The scenario is: EventHub -> Azure Databricks (using pyspark)
File format: CSV (Quoted, Pipe delimited and custom schema )
I am trying to read CSV strings comming from eventhub. Spark is successfully creating the dataframe with the proper schema, but the dataframe end up empty after every message.
I managed to do some tests outside streaming environment, and when getting the data from a file, all goes well, but it fails when the data comes from a string.

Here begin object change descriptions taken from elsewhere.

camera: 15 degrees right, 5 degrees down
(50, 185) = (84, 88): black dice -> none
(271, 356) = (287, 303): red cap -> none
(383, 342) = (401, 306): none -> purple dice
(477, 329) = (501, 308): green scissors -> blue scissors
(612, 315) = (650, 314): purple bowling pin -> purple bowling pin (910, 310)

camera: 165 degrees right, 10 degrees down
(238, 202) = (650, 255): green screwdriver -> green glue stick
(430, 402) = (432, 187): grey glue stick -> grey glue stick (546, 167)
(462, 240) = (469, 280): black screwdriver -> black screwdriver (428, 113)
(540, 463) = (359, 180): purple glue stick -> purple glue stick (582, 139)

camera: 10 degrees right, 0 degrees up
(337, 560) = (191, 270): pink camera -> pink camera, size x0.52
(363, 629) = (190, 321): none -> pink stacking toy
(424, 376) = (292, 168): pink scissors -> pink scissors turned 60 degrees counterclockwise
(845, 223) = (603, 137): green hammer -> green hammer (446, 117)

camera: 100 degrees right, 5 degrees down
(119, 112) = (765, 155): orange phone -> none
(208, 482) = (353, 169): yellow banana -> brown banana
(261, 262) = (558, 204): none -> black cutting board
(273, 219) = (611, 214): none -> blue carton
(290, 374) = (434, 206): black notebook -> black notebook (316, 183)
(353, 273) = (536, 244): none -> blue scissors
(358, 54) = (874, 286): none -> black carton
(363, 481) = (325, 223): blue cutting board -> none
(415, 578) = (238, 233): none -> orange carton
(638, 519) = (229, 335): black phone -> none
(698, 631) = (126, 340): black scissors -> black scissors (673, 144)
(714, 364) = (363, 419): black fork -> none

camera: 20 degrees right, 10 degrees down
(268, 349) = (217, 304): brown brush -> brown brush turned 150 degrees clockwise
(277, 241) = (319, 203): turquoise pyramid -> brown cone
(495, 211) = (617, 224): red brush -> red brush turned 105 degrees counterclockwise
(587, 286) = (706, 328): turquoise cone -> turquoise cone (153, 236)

So I found some links to help me on this, but none worked:
can-i-read-a-csv-represented-as-a-string-into-apache-spark-using-spark-csv?rq=1
Pyspark - converting json string to DataFrame
Right now I have the code below:
schema = StructType([StructField("Decisao",StringType(),True), StructField("PedidoID",StringType(),True), StructField("De_LastUpdated",StringType(),True)])
body = 'DECISAO|PEDIDOID|DE_LASTUPDATED\r\n"asdasdas"|"1015905177"|"sdfgsfgd"'
csvData = sc.parallelize([body])
df = spark.read \
.option("header", "true") \
.option("mode","FAILFAST") \
.option("delimiter","|") \
.schema(schema) \
.csv(csvData)
df.show()
Is that even possible to do with CSV files?